Visit to the Back-to-Backs
As part of the Children in Movement programme, we have been taking some of our young participants to visit one of our city's most important heritage sites, the Birmingham Back-to-Backs. If you haven't visited before, I'd definitely recommend it. Its a great way to learn more about the everyday lives of ordinary Brummies throughout recent history. Large communities of people who migrated to the city from different parts of the world also lived in these houses, and so the trip was especially useful for us in thinking about experiences of living in Birmingham as a migrant and how these have changed over time.
The first back-to-backs were built in the early 19th century as a cheap and space-efficient method of creating thousands of new houses to accommodate the city's rapidly expanding population due to growing industrialisation. Most were built in centre or inner city areas such as Digbeth, Ladywood, Handsworth, Aston, Small Heath and Highgate. Essentially, they are red brick terraced houses grouped around a small central courtyard. Around the edge of the courtyard were shared facilities such as toilets and a washing room. Built onto the back of each other, each house was only one room deep and spanned over two or three floors.
After being homes to several generations of families and workers over the years, in the 1960s the back-to-backs were declared unfit for habitation (though the ground floors were still used as shop fronts and taxi ranks) and many residents were moved to new council housing estates. Gradually the back-to-backs were demolished to make way for the long rows of terraced housing that we know today.
Now restored and preserved as a museum by the National Trust, the back-to-backs on the corner of Hirst Street and Inge Street are the last to survive. The above photo shows the state that these houses had fallen into before restoration. A tour guide, whose own grand parents had lived in back-to-backs, showed us around the houses and told us about the residents that had lived there. Each of the houses has been preserved in the style of a particular time period, allowing us to see how conditions and lifestyles changed over time. Unlike most National Trust properties, the museum teaches us about the history of the lives of ordinary working people as opposed to the royal and aristocratic.
The tour guide first took us back to 1840, to a house that had been rented by a fairly well-to-do Jewish family. At this time around the Hirst Street area there had been a large Jewish population, most of them tailors. Often courts of houses were occupied by people of the same trade, which often also meant of the same heritage – for example we learnt that in Digbeth there were whole courts occupied by Irish families, and other courts by Italians, whose trade was barometer-making. Other courts though were made of up workers of all different trades (Birmingham was known as 'the city of a thousands trades', but in reality there were over two thousand). The picture below shows a workstation in the bedroom of the family's two sons, who were apprentices in making parts for clocks. With only candlelight available at this time, they needed all the natural light they could get.

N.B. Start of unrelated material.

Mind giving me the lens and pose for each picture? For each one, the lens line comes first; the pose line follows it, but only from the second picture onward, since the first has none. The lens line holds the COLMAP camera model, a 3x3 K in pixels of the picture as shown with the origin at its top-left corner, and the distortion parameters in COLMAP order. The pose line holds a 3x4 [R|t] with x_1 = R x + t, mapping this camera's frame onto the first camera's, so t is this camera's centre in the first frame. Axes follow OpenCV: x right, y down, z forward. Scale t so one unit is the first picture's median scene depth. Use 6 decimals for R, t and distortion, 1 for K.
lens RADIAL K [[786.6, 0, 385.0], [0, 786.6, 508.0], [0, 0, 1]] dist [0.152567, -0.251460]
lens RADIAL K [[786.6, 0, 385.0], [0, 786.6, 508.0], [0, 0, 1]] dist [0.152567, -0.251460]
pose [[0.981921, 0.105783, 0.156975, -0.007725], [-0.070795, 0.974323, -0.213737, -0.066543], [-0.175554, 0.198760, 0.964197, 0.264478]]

The second house we were taken to next door was set in 1870. This had been rented by a family whose trade was glassmaking. They were less wealthy and with a much larger family – 10 children in total! Overcrowding was a huge issue in these tiny houses. The tour guide told us how one bedroom in this house was shared between 5 children and 2 lodgers (with only a hanging sheet to separate them), and family members would stay out of the house as much as possible during the day as there was simply not enough space for all. There was also the problem of bugs which bit your skin and were difficult to get rid of. However, by this time gas lamps had been invented (which mainly used whale oil) and were even installed through piping fixtures.

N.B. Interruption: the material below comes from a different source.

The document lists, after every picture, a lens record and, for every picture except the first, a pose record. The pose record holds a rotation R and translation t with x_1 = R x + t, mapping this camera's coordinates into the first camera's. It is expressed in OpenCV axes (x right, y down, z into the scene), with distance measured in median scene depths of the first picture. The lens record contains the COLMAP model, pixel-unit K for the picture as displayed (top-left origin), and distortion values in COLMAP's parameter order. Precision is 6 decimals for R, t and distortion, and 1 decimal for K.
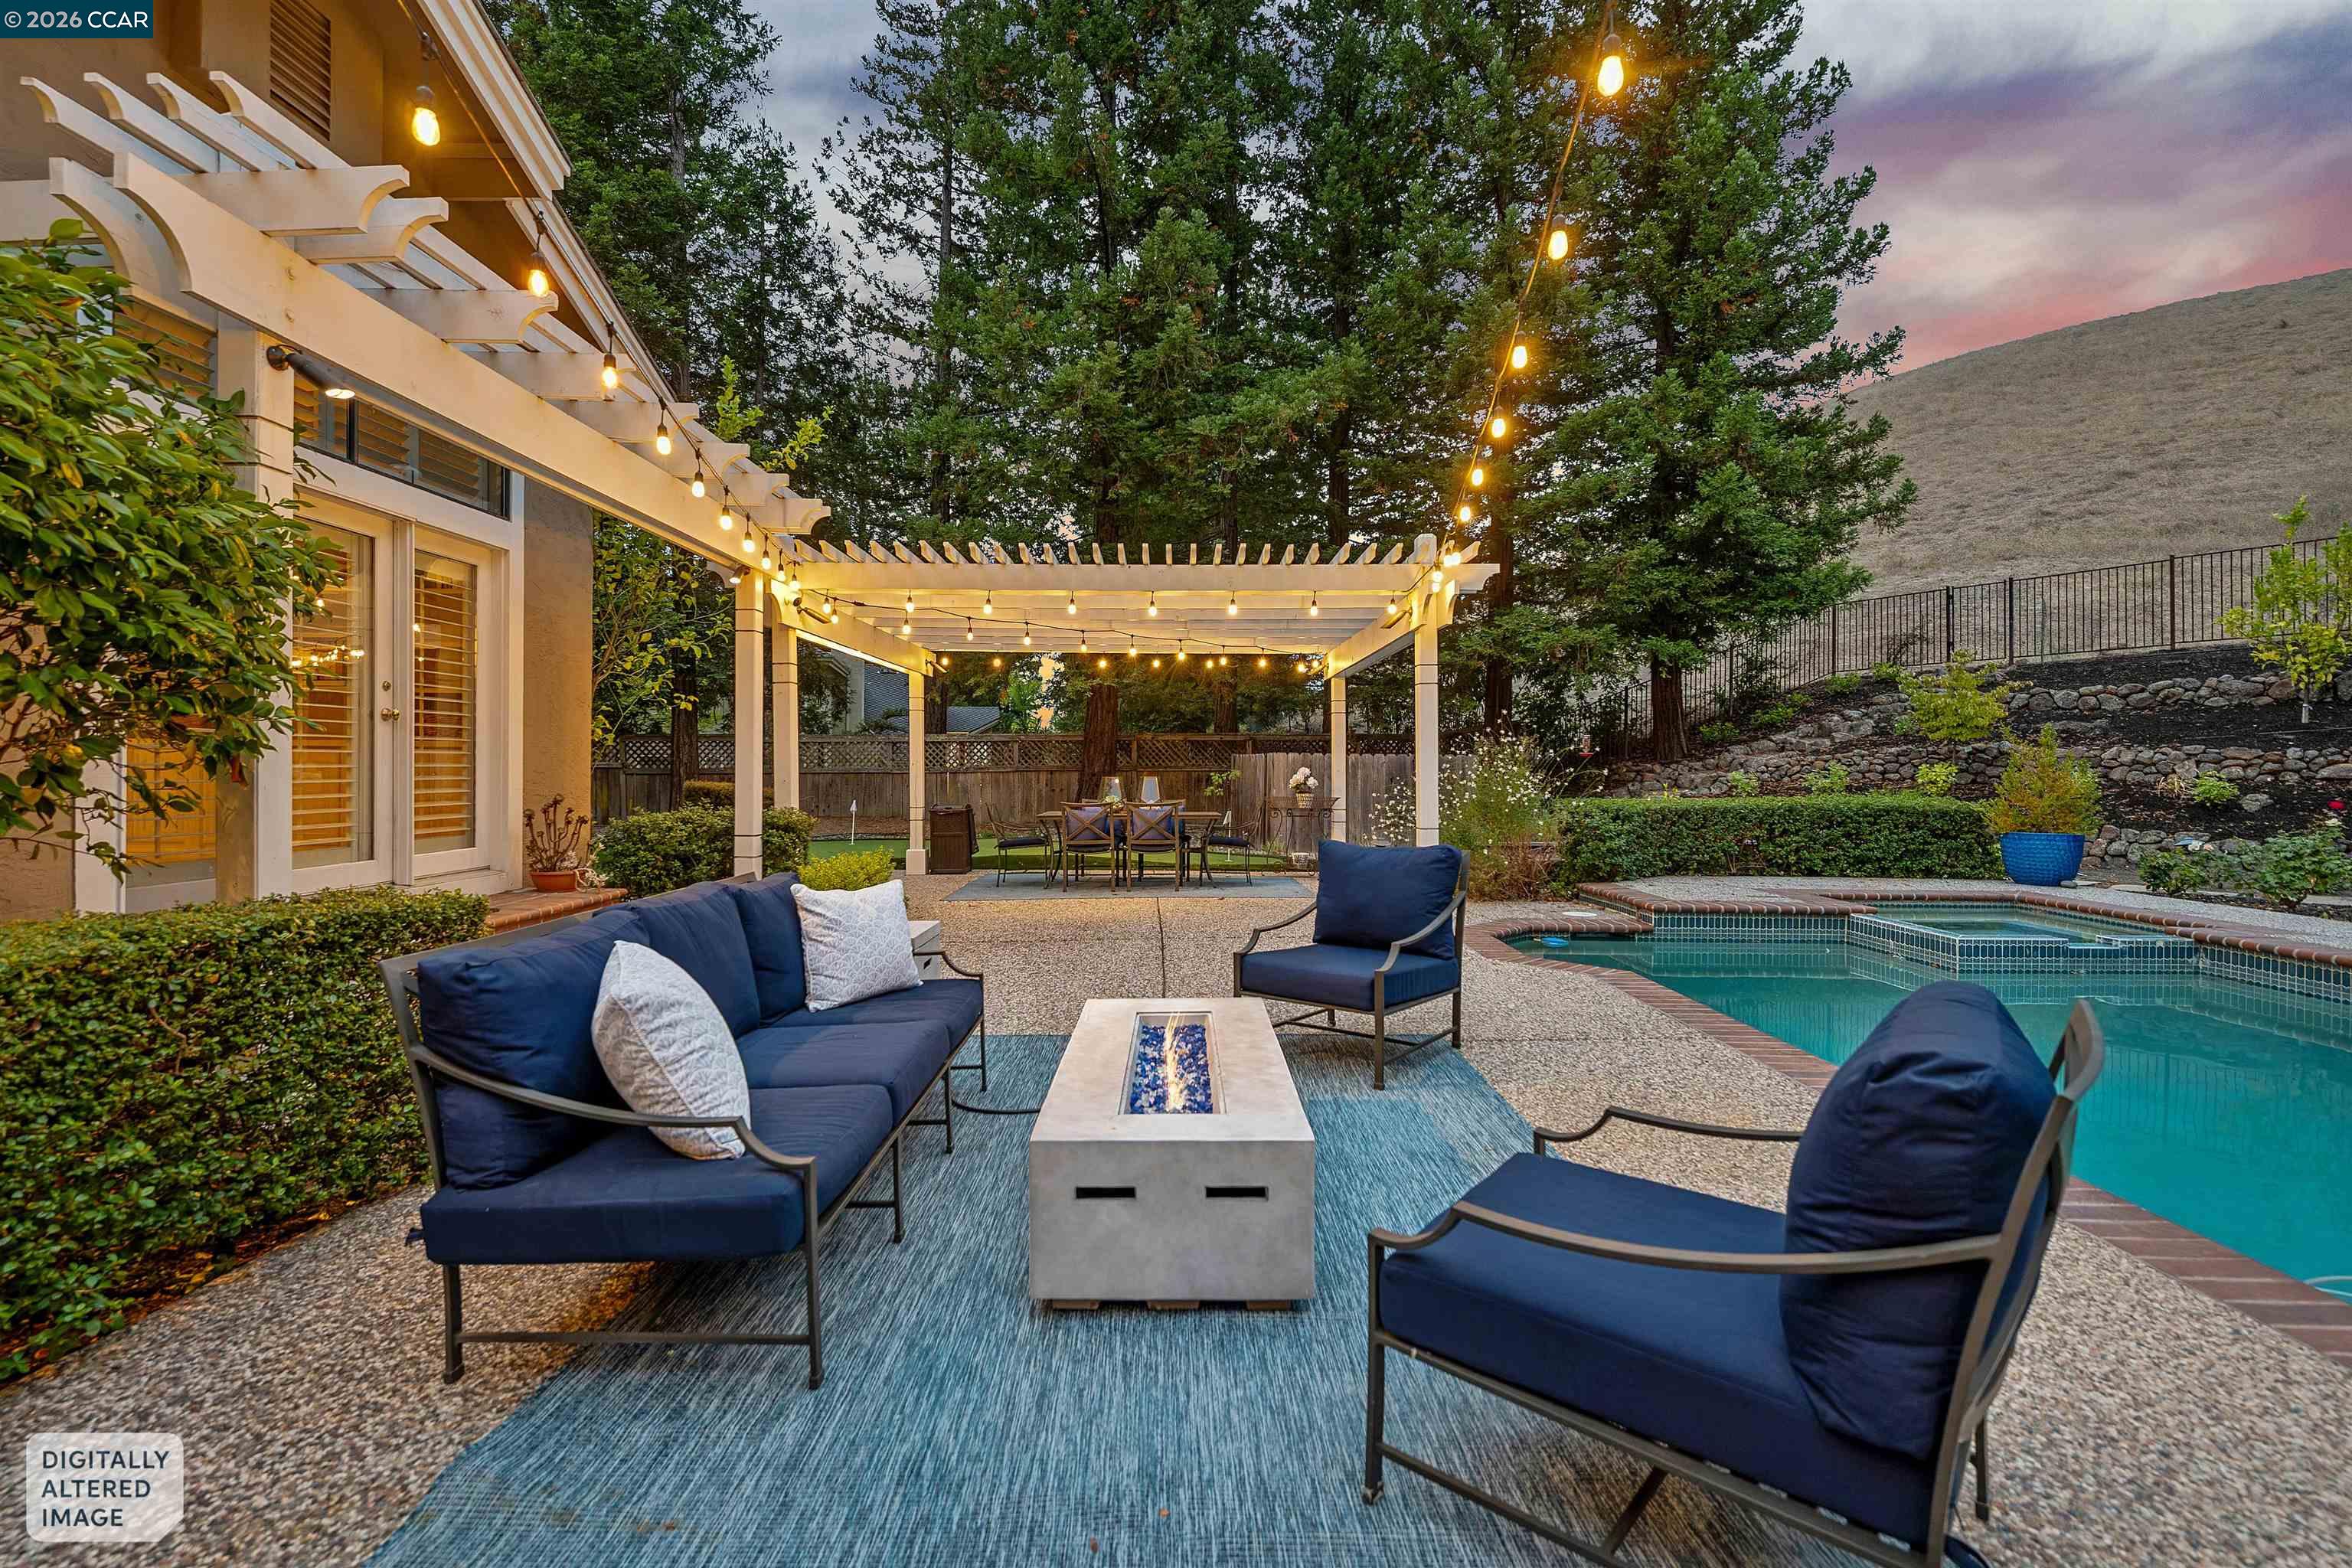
lens RADIAL K [[1019.9, 0, 1179.5], [0, 1019.9, 777.5], [0, 0, 1]] dist [-0.000695, -0.000029]
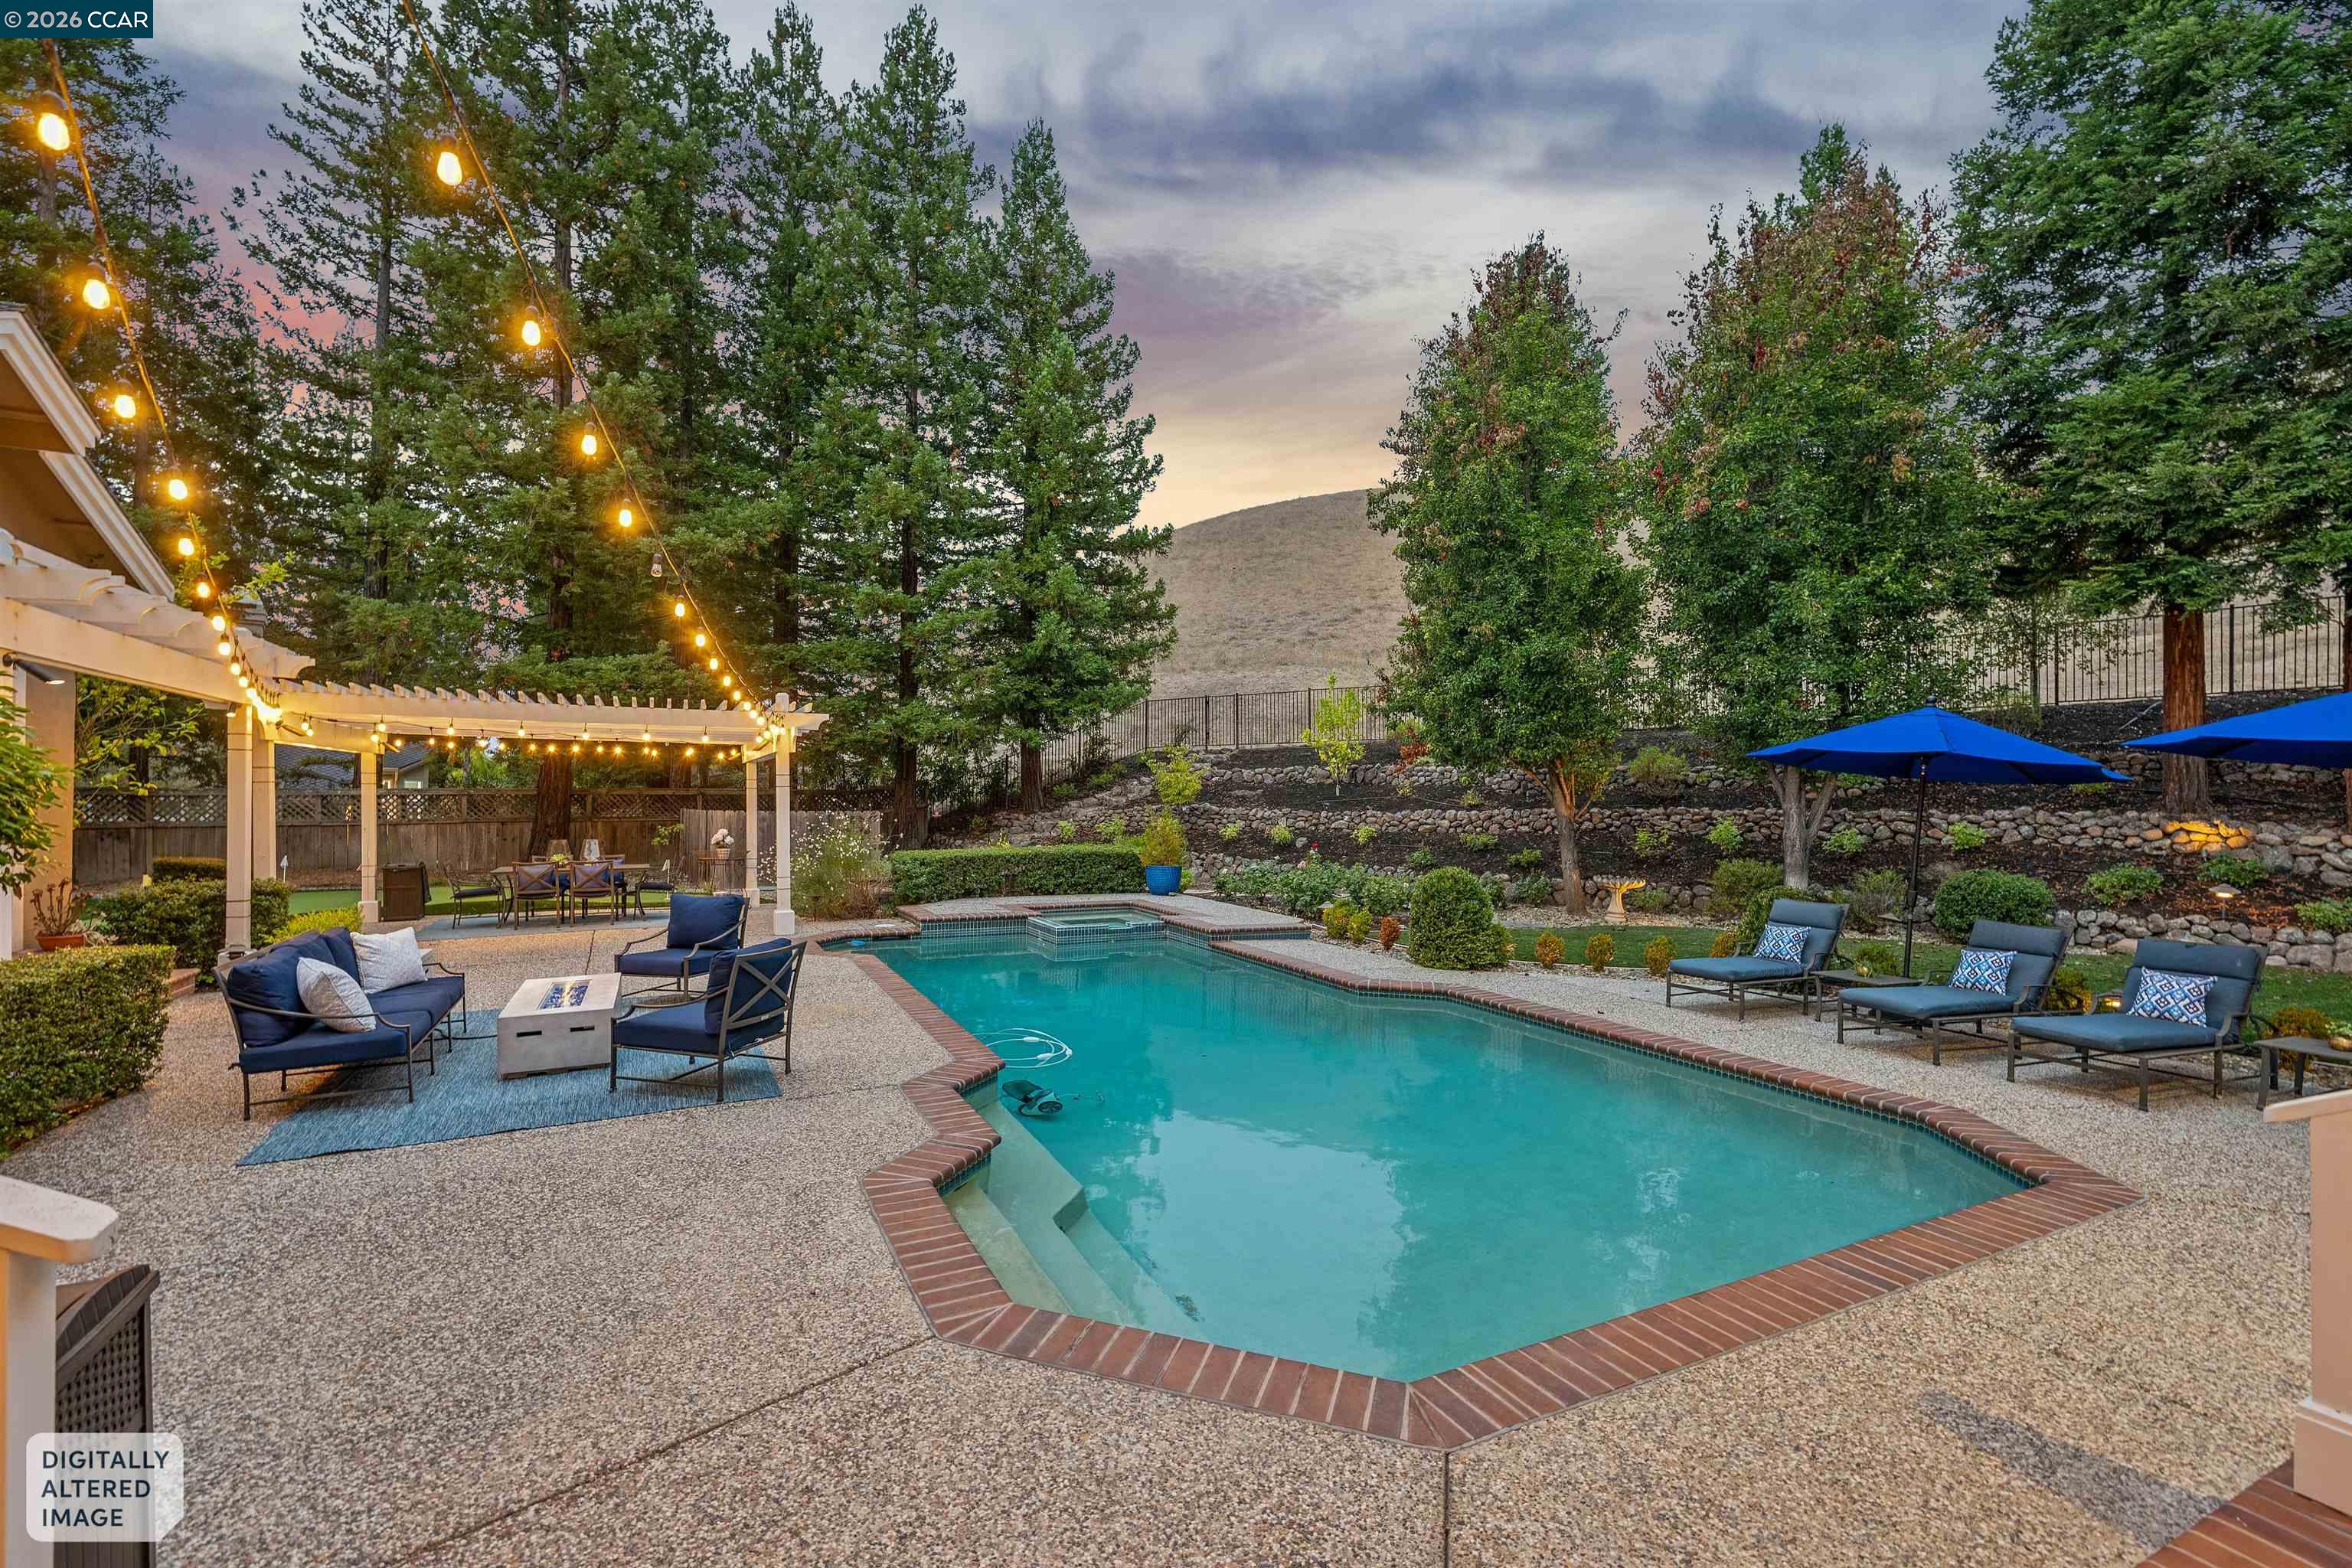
lens RADIAL K [[1015.4, 0, 1163.6], [0, 1015.4, 791.7], [0, 0, 1]] dist [0.000586, 0.000106]
pose [[0.899153, 0.003121, 0.437623, 0.051383], [-0.000466, 0.999981, -0.006174, -0.046205], [-0.437634, 0.005347, 0.899137, -0.431805]]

The final house we were showed around skipped forward to 1930, where electricity was now used for lighting and where there were lots of household accessories that were more familiar and recognisable to us.
For our final stop we were taken to a workshop that had been owned by a tailor called George Saunders, which we found particularly interesting for our Children in Movement project. George had moved to Birmingham from St. Kitts in the Caribbean in the 1950s, and had made this back-to-back house his textile studio and tailors shop in the 1970s. Everything in the property had been preserved just as he had left it, at his request, and we weren't allowed to touch or disturb any of it.
George was the last person to leave the property before it became a museum, which he did in 2001. Sadly he died two years ago whilst in his 80s, but an oral history recording still remains (recorded by Helen Lloyd who trained us in oral histories). In it he talks about his experiences of applying for a job in Birmingham in the early days of his arrival here from St.Kitts and the racist attitudes he initially faced.
I found the whole visit extremely valuable. It helped us to better understand the history of our city - how people lived throughout time, what trades they worked, how the city was organised, and where people migrated from and why. We hope that the stories we collect through Children in Movement will play an equally important role in preserving people's histories for future generations.